I'd guess it's around NLGI-1 consistency, thinner than toothpaste, but not as thin as Shimano # Y04180000 "SP41 special grease" for cable housing. The latter might be an NLGI-0 grease.

The Freehub Body grease is a very light tan color, creamy, and non-tacky. Who knows, maybe it's even re-packaged Kluber NB52.

I typically use heavy SAE 80 oil for lubing freehub pawls, but might give this Shimano grease a try.

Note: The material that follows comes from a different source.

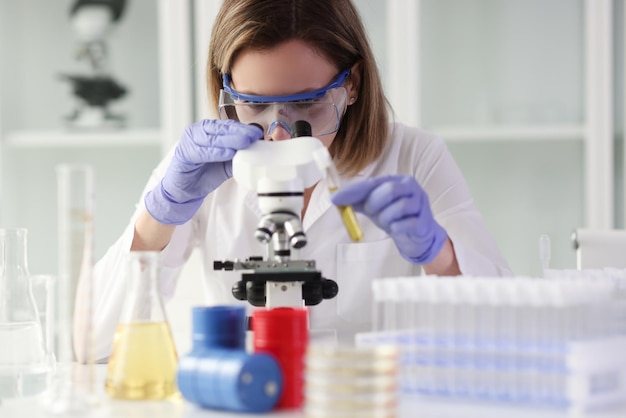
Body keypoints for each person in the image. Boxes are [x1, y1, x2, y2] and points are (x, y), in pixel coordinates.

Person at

I think Freehub Body grease is too light for uses such as wheel hub, crank, or headset bearings. 
The bright green Dura-Ace grease # Y04110000 / Y04110200 seems a good choice for that, and also other good options for hub bearings.


----------



## hfc (Jan 24, 2003)

I've never had to take any of my Campy shifters apart (except for the old school DT shifter) and never had to lube them. When I used Shimano they would gum up all the time and I would hose them with WD 40 but never with Campy. I suppose if I felt the need to lube from the outside I would use Boeshield T9 or Wd 40.


----------



## nova_rider (Sep 23, 2005)

tom_h said:


> Decided to split this off from the thread "Grease for Campag Hubs".
> 
> 
> I just received a small vial of Shimano # Y3B980000, "Special Grease for Freehub Body 50g" and I think it will be an excellent choice for lubricating shifter body internals. Priced around $12 @ Amazon.
> ...


I've rebuilt and repaired my Record 10 shifters twice. I used Finish Line lithium grease (white stuff) that seemed to best match viscosity and consistency of the factory grease. I've ridden in 90+ and Sub-Zero temps and it performs well.

Sent from my Nexus 7 using Tapatalk


----------